Crime ambiental praticado pela Prefeitura terá de ser explicado aos vereadores

Data: 06/11/2019 - 12:11 | Categoria: Política |   Bookmark and Share

Responsável pela Secretaria de Meio Ambiente foi convocada para justificar ocorrência que terminou com a prisão de servidor municipal e operário

As prisões do diretor de Pavimentação da Prefeitura de Foz do Iguaçu e de um funcionário de uma empreiteira responsável pelas obras de construção de uma ponte sobre o Rio Almada, bairro AKLP, terão de ser explicadas à Câmara Municipal da cidade. Os dois foram detidos em flagrante por crime ambiental e liberados após pagamento de fiança.

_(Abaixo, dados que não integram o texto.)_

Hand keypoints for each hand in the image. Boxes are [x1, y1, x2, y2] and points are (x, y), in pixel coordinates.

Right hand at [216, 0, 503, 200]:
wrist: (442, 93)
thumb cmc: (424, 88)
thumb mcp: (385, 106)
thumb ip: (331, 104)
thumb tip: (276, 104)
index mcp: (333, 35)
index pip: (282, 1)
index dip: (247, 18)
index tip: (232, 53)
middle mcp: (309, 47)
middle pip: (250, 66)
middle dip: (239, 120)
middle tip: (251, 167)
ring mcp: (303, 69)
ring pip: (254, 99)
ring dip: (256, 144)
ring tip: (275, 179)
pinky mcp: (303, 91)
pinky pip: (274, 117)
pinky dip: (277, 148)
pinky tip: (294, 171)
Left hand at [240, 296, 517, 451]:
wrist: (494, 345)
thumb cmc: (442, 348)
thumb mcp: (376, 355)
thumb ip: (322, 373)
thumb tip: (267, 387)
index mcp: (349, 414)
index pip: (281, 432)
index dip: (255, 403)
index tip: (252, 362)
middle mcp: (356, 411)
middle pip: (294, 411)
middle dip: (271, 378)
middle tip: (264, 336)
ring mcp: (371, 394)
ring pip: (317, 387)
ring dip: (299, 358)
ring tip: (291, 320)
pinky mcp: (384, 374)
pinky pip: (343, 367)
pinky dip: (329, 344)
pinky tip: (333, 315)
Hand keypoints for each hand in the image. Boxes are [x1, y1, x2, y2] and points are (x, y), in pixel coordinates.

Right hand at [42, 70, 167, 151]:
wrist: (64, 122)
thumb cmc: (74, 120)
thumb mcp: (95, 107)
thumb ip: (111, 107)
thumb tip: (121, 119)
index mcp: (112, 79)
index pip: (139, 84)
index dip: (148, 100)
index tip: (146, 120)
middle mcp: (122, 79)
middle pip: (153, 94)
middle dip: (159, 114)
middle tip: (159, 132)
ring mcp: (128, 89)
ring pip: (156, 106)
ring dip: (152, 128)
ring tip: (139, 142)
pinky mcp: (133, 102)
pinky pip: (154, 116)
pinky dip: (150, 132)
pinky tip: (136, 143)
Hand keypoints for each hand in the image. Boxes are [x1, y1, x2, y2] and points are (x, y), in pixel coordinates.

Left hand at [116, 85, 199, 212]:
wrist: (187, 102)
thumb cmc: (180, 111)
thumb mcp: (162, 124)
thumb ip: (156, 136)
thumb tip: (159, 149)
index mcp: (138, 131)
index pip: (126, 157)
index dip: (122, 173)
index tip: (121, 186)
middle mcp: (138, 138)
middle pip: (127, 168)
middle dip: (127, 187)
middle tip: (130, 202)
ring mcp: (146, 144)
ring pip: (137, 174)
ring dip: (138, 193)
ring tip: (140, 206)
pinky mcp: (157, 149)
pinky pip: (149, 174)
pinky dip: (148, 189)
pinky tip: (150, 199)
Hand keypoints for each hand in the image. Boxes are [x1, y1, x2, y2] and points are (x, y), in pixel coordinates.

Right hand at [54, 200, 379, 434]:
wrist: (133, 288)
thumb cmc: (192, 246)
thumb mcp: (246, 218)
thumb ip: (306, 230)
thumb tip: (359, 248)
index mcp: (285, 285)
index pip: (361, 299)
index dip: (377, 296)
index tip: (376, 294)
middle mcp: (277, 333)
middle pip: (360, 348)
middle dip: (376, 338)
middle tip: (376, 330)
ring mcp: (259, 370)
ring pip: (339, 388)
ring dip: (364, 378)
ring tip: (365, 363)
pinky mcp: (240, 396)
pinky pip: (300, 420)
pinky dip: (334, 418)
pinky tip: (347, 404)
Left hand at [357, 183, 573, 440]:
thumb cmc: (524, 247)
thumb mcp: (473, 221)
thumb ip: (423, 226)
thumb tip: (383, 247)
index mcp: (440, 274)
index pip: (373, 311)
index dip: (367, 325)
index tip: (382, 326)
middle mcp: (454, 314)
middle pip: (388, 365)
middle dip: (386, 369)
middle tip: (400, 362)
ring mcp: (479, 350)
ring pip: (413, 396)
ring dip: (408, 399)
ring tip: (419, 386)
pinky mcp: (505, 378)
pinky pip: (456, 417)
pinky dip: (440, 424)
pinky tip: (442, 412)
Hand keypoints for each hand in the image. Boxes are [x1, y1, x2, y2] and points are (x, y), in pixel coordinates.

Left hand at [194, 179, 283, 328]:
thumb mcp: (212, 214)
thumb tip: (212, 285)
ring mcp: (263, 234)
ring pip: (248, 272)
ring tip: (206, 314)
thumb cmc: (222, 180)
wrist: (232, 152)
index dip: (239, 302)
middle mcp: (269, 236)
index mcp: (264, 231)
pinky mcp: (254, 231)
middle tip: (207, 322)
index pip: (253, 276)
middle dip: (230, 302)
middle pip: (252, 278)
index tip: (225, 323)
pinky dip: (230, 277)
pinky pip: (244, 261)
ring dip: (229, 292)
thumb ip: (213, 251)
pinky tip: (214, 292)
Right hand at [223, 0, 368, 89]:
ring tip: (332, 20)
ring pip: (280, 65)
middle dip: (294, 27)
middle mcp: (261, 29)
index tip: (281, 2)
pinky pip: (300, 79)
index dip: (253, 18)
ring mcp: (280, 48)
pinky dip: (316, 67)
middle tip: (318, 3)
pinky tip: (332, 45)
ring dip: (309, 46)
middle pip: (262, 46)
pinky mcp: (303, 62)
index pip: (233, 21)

De autoria dos vereadores Anice Gazzaoui, Celino Fertrin e Márcio Rosa, o requerimento legislativo aprovado no dia 25 de outubro passado convoca a secretária Ângela Meira, responsável pela Secretaria Municipal de Meio Ambiente, para que compareça à Casa de Leis na 3ª Sessão Ordinária deste mês de novembro. O requerimento é justificado para que a titular da pasta esclareça as razões que ensejaram ação da Polícia Militar Ambiental que no último 17 de outubro terminou por embargar a obra e prender os dois envolvidos.

Segundo informações, os policiais militares receberam uma denúncia anônima de que estaria ocorrendo danos a área de preservação permanente por parte de agentes públicos e da empresa responsável por uma obra na Rua Guaraqueçaba, no Bairro AKLP.

Diante das informações, os policiais foram até o local e constataram que uma retroescavadeira operada pelo maquinista Erick Felipe Linhares da Silva, funcionário da Empresa Meneti Terraplenagem, empresa esta contratada pela Empresa Metrosul, responsável pela obra pública, realizava a movimentação do solo no local.

Na oportunidade, o maquinista informou que a obra se tratava da construção de uma ponte sobre o Rio Almada, e que a referida obra era coordenada pela Prefeitura Municipal de Foz do Iguaçu.

A equipe policial solicitou ao maquinista a autorização do órgão ambiental competente (IAP - Instituto Ambiental do Paraná) para a movimentação do solo, sendo que de pronto disse não ter conhecimento a respeito da tal licença e de imediato entrou em contato com o responsável pela obra, qual informou que o protocolo estava no IAP, mais ainda estava em tramite em fase de protocolo para liberação.

A empresa apresentou uma ordem de serviço que autorizava a obra devidamente assinada pelo Diretor de Pavimentação da Prefeitura Rui Alberto Hauenstein. Diante dos fatos, os dois foram encaminhados para a Delegacia da Policia Civil pelo crime de movimentação de solo em área de preservação permanente do Rio Almada sem autorização do órgão competente.

Foi lavrado Auto de Infração Ambiental, sendo feita a apreensão da retroescavadeira marca Volvo, de cor amarela,e deixado como fiel depositário a pessoa de Altair Manenti. A obra foi embargada.